Ayahuasca Ceremony

Saturday, 8/4/18

After another night at Felix’s place, we had only coffee in the morning at the Moonfish café, as Friday evening we were scheduled for an ayahuasca ceremony with Jam. We took a boat with Felix to Santa Cruz (the “Santa Cruz” of the Lake…), where Jam met us at the famous dock restaurant and scuba dive shop, La Iguana Perdida (the lost iguana). The map painting included the famous Atitlan lake monster, Xocomil.

Map of Santa Cruz area. Note lake monster, Xocomil.

We took a long hike up the mountain through the jungle to a remote ceremonial temple/site where Jam led us in an awesome ayahuasca ceremony, in which Jam and Felix kept up a joyous and haunting musical background of voices, singing bowls and didgeridoo. Jam’s knowledge and skill as a medicine wizard was most impressive, establishing an atmosphere of perfect love and perfect trust. Dona tripped on Psilocybe cubensis mushrooms, and had beautiful happy visions of lights, colors and forms she could only describe as “psychedelic.” Felix said she was like “a fluffy koala.” My own experience was perhaps a bit odd, as I spent the entire trip immersed in a vision of composing and writing epic love stories from myth and history, trying to get the wording just right to convey the deep continuity of Love through the ages, and how it shapes our lives, cultures, and Destiny…to this very moment—and beyond.

A flower in the forest. Dona in the jungle.

From Wikipedia: “Ayahuasca”

Ayahuasca is an entheogenic brew made out of Banisteriopsis caapi vine and other ingredients. The brew is used as a traditional spiritual medicine in ceremonies among the indigenous peoples of the Amazon basin.

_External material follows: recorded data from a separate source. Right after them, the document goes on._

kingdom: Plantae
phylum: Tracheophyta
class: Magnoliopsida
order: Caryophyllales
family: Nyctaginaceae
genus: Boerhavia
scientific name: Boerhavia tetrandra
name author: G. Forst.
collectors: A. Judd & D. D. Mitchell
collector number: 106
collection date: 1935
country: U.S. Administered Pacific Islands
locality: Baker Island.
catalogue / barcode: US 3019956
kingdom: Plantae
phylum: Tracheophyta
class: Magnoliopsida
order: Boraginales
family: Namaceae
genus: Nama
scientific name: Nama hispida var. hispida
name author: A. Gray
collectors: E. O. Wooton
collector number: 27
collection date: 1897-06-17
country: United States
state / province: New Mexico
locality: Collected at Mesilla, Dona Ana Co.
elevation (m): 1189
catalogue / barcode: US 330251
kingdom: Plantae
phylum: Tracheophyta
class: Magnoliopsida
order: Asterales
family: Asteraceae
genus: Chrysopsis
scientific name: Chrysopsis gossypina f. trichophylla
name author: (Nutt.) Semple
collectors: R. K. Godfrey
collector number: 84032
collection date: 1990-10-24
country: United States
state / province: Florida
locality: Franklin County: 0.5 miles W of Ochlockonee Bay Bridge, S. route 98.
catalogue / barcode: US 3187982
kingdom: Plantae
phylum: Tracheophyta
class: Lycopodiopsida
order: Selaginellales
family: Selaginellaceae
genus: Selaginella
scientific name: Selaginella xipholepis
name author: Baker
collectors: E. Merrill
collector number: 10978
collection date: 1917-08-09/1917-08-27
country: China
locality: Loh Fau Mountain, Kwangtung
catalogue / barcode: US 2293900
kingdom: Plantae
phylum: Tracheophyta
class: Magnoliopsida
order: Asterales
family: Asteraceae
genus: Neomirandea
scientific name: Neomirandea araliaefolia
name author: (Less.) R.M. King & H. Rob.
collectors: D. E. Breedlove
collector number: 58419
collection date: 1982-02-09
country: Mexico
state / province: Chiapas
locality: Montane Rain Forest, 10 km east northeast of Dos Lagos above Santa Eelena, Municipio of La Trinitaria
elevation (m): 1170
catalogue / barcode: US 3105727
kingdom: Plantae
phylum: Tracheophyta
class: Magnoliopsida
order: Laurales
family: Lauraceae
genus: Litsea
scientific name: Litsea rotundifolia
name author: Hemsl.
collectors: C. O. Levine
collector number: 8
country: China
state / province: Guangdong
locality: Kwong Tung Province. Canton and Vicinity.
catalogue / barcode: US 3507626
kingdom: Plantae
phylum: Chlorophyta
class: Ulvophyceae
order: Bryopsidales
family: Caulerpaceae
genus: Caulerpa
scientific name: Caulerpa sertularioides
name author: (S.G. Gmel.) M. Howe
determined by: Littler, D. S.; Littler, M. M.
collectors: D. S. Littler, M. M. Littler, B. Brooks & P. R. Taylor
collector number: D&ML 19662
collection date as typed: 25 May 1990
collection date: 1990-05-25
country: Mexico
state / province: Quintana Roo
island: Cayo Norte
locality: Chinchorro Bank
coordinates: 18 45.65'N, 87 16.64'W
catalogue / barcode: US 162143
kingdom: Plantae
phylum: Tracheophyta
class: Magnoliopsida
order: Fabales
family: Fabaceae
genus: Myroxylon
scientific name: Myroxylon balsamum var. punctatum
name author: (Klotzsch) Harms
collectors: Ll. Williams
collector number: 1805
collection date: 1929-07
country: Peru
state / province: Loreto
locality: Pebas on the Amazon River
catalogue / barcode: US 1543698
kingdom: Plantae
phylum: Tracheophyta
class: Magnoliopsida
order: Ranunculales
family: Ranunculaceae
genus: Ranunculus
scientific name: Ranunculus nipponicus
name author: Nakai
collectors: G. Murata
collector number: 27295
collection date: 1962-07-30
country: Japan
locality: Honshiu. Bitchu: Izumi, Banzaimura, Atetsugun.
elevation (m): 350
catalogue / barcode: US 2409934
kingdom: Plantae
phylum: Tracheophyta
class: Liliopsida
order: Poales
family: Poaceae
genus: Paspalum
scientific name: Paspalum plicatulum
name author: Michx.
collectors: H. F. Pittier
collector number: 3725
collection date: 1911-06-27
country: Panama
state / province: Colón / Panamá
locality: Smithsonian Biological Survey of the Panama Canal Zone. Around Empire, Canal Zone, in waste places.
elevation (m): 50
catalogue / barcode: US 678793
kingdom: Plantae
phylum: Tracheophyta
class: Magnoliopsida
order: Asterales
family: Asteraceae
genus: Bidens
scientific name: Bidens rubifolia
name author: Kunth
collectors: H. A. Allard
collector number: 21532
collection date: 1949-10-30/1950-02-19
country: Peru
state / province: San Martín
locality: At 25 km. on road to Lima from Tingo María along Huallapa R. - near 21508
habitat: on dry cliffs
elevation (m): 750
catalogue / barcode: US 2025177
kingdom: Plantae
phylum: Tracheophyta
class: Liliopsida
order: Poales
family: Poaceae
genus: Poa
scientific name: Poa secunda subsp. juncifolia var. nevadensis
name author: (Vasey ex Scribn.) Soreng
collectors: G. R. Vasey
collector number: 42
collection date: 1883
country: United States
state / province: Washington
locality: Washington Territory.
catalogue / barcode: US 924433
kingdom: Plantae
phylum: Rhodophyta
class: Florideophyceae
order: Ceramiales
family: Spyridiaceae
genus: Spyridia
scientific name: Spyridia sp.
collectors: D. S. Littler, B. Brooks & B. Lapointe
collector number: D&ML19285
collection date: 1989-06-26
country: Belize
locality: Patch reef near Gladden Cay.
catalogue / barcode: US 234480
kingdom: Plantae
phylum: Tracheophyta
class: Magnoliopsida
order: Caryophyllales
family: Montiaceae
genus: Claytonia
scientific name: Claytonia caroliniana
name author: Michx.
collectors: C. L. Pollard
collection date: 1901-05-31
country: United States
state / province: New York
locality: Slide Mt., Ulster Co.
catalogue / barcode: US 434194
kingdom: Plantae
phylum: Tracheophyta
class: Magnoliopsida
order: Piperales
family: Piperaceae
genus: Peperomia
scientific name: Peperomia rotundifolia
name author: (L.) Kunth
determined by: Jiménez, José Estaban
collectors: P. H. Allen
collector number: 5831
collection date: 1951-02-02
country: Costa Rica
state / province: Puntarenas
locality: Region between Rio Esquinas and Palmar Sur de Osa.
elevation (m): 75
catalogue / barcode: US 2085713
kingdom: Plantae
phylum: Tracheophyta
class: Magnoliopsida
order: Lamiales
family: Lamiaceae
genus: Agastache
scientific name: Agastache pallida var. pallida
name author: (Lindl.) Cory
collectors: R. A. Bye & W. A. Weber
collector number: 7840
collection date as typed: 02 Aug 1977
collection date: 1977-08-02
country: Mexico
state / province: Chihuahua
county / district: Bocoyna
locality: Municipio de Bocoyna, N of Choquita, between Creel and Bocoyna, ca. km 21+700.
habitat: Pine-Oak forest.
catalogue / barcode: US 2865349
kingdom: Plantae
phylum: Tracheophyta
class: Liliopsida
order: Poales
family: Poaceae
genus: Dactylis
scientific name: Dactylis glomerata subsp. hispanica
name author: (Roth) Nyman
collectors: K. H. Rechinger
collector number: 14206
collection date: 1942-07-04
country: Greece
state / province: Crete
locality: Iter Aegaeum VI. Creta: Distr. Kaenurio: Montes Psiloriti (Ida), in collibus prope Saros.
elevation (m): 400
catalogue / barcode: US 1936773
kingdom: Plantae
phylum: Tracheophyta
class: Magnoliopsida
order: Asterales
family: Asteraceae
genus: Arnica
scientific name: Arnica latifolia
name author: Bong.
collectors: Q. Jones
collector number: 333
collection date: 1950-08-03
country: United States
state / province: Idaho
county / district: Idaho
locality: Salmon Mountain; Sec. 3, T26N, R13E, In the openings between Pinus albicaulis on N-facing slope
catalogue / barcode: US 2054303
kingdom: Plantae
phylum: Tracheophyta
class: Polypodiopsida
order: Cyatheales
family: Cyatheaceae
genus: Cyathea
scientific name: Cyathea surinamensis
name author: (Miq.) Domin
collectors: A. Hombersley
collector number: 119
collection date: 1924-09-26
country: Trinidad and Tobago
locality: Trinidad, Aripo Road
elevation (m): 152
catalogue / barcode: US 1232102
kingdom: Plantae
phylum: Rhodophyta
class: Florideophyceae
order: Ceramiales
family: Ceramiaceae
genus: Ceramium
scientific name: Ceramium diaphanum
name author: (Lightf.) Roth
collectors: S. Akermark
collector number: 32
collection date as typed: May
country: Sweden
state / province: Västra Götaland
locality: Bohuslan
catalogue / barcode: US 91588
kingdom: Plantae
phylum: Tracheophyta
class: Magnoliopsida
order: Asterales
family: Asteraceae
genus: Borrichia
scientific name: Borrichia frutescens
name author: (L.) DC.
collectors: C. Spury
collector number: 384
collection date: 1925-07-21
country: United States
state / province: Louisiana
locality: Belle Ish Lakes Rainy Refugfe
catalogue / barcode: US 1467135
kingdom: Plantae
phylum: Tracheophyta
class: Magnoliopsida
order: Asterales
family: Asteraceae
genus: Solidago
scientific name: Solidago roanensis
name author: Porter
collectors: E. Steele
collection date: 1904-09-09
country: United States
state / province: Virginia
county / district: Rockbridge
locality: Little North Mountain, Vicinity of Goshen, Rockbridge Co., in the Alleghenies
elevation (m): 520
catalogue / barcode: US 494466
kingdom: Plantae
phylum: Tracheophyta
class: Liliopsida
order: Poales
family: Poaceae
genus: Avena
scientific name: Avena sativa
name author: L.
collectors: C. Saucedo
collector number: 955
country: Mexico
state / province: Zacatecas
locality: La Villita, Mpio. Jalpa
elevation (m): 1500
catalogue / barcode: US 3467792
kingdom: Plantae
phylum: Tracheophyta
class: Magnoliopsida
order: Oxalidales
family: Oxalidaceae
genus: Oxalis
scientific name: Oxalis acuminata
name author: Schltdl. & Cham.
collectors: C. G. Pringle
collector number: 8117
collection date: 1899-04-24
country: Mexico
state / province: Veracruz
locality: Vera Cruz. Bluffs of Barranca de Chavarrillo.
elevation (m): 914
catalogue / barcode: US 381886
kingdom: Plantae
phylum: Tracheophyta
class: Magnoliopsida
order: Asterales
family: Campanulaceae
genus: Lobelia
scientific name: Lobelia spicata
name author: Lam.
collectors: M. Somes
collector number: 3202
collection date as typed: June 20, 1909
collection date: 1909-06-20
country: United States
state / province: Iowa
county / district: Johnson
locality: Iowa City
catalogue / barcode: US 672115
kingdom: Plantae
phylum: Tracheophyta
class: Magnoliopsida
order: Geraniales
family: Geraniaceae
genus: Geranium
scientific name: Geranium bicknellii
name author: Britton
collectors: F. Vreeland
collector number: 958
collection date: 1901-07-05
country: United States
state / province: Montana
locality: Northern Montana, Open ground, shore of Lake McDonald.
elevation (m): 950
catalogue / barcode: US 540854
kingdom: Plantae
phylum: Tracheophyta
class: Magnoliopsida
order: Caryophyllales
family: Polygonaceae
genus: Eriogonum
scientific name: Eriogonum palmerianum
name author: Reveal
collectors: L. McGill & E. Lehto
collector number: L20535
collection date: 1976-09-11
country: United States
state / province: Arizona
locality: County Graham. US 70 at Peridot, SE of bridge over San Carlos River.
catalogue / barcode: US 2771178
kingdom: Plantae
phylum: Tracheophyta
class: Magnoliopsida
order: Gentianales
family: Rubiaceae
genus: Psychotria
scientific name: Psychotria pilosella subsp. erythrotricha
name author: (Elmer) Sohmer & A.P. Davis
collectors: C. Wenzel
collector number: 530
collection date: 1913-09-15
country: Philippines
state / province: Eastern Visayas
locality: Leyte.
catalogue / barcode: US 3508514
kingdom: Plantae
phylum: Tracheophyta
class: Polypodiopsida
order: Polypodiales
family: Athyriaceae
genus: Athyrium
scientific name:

  1. caapi contains several alkaloids that act as monoamine oxidase inhibitors (MAOIs). Another common ingredient in ayahausca is the shrub Psycotria viridis which contains the primary psychoactive compound, dimethyltryptamine (DMT). MAOIs are required for DMT to be orally active.

In the 16th century, Christian missionaries from Spain and Portugal first encountered indigenous South Americans using ayahuasca; their earliest reports described it as “the work of the devil.” In the 20th century, the active chemical constituent of B. caapi was named telepathine, but it was found to be identical to a chemical already isolated from Peganum harmala and was given the name harmine.

Some Westerners have teamed up with shamans in the Amazon rainforest regions, forming ayahuasca healing retreats that claim to be able to cure mental and physical illness and allow communication with the spirit world.

 

From Wikipedia: “Psilocybin mushroom”

Hallucinogenic species of the Psilocybe genus have a history of use among the native peoples of Mesoamerica for religious communion, divination, and healing, from pre-Columbian times to the present day. Mushroom stones and motifs have been found in Guatemala. A statuette dating from ca. 200 CE. and depicting a mushroom strongly resembling Psilocybe mexicana was found in a chamber tomb in the state of Colima. A Psilocybe species was known to the Aztecs as teōnanācatl (“divine mushroom”). Aztecs and Mazatecs referred to psilocybin mushrooms as genius mushrooms, divinatory mushrooms, and wondrous mushrooms.

After the Spanish conquest, Catholic missionaries campaigned against the cultural traditions of the [natives], dismissing them as idolaters, and the use of hallucinogenic plants and mushrooms, like other pre-Christian traditions, were quickly suppressed. The Spanish believed the mushroom allowed the Aztecs and others to communicate with devils. In converting people to Catholicism, the Spanish pushed for a switch from teonanácatl to the Catholic sacrament of the Eucharist. Despite this history, in some remote areas the use of teonanácatl has remained.